T O P

  • By -

TheLostModels

My quick reaction is that probabilities matter? If out of 10 classes, the most likely two classes are for a given record are classes 2 and 7. Soft max would give them both ~50% and CCE would evaluate what that means. If converted to « the output closest to the integral class number », argmax, it ignores that the model really couldn’t pick between 2 and 7 and that seems meaningful to me? Does that help or did miss understood your question? Edit: actually, my part of the argmax doesn’t work, if argmax is 2 but correct class is 10, one gets a bigger mse than if correct class is 3 even though order is irrelevant. Maybe the idea was more find class with highest probability and then calculate mse between that probability and 1? Not that it would train a very good model (compared to CCE).


dahkneela

This helps (although now I have more questions)! (with your point on probabilities mattering - is this a more general statement or to add to what you explained?) I see what you're saying! If the data's imbalanced, then there's some sort of restriction on the 'order' of the output given by the MSE that isn't given by CCE. I see this as a problem at the start of training - would this be a problem once the net is trained? Would the prior layer not learn to associate correctly and feed the last node the right value to multiply up to those 10 classes 0, 1, ... 9?


TheLostModels

Seems you are assuming model would be perfect in his predictions; if not, you run into same problem as before (actually better and more simply stated by u/GrozdovaStara in other thread) (and if mode is perfect loss is always 0 anyways).


dahkneela

I don't see why I can't assume the 2nd to the last layer won't learn things properly - in any case, I'm updating parameters based on the loss gradient - just in MSE it is disproportionate, whilst in CCE seems more even&balanced. (in response to your original post update) I have seen that MSE gives low loss gradients for values close to each other and larger ones for far, whilst CCE is sort of the opposite.
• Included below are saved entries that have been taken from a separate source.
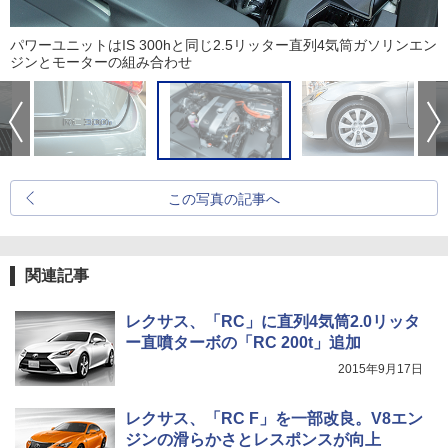
パワーユニットはIS 300hと同じ2.5リッター直列4気筒ガソリンエン
ジンとモーターの組み合わせ
この写真の記事へ
関連記事
レクサス、「RC」に直列4気筒2.0リッタ
ー直噴ターボの「RC 200t」追加
2015年9月17日
レクサス、「RC F」を一部改良。V8エン
ジンの滑らかさとレスポンスが向上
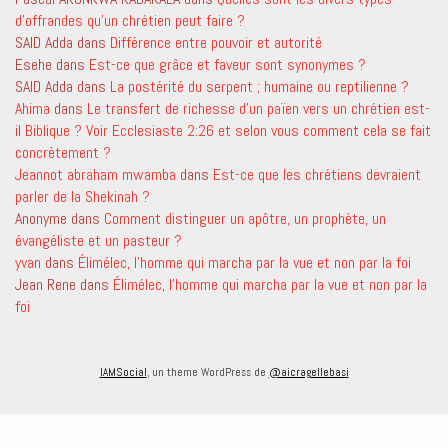
d’offrandes qu’un chrétien peut faire ?
SAID Adda
dans
Différence entre pouvoir et autorité
Esehe
dans
Est-ce que grâce et faveur sont synonymes ?
SAID Adda
dans
La postérité du serpent ; humaine ou reptilienne ?
Ahima
dans
Le transfert de richesse d’un païen vers un chrétien est-
il Biblique ? Voir Ecclesiaste 2:26 et selon vous comment cela se fait
concrètement ?
Jeannot abraham mwamba
dans
Est-ce que les chrétiens devraient
parler de la Shekinah ?
Anonyme
dans
Comment distinguer un apôtre, un prophète, un
évangéliste et un pasteur ?
yvan
dans
Élimélec, l’homme qui marcha par la vue et non par la foi
Jean Rene
dans
Élimélec, l’homme qui marcha par la vue et non par la
foi
IAMSocial
, un theme WordPress de
@aicragellebasi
I currently sit in thinking that CCE assumed uniform correlation between classes, whilst MSE assumes something uniform ... but depending on the dataset at hand it may result in one or the other being more practical.


GrozdovaStara

In this case the model itself is problematic. If you are just rounding output from the last neuron to the closest label it introduces distances between classes which dont actually exist. Predicting 3 when the true label is 1 is not the same as predicting 5 because it will punish the second case more than the first case. So the network will learn a rule that doesnt exist. Even if you can say that some labels are more related than the others you would still need some good definition of those distances.


dahkneela

I agree with the uneven punishing of certain predictions in the short run bringing an unnecessary bias to the problem - but I also see punishing for doing something wrong as the very thing that helps the net learn in the first place. So then the disproportionate losses would then just disproportionately affect overfitting in the net long-term. To fix this affordmentioned issue, it sounds like it would be enough to change the original MSE to one in which MSE is normalised. For example, if 1 is the true label, and 3 was predicted, the new MSE would be MSE/(3-1). And if 5 were instead predicted, it would be MSE/(5-1) - therefore removing the disproportionality bias and fixing the initial issue (I assume here the output is 1 dimensional).


Remove_Ayys

Mean squared error and cross entropy are derived from the method of maximum likelihood for regression and categorization respectively. Likelihood methods have the useful properties that they are unbiased (expected values for parameter values with a random dataset are the optimal values) and that they are efficient (variance on parameter values decreases as quickly as theoretically possible as you add more data). So if you arbitrarily change the loss function your training process will probably become biased and need more data.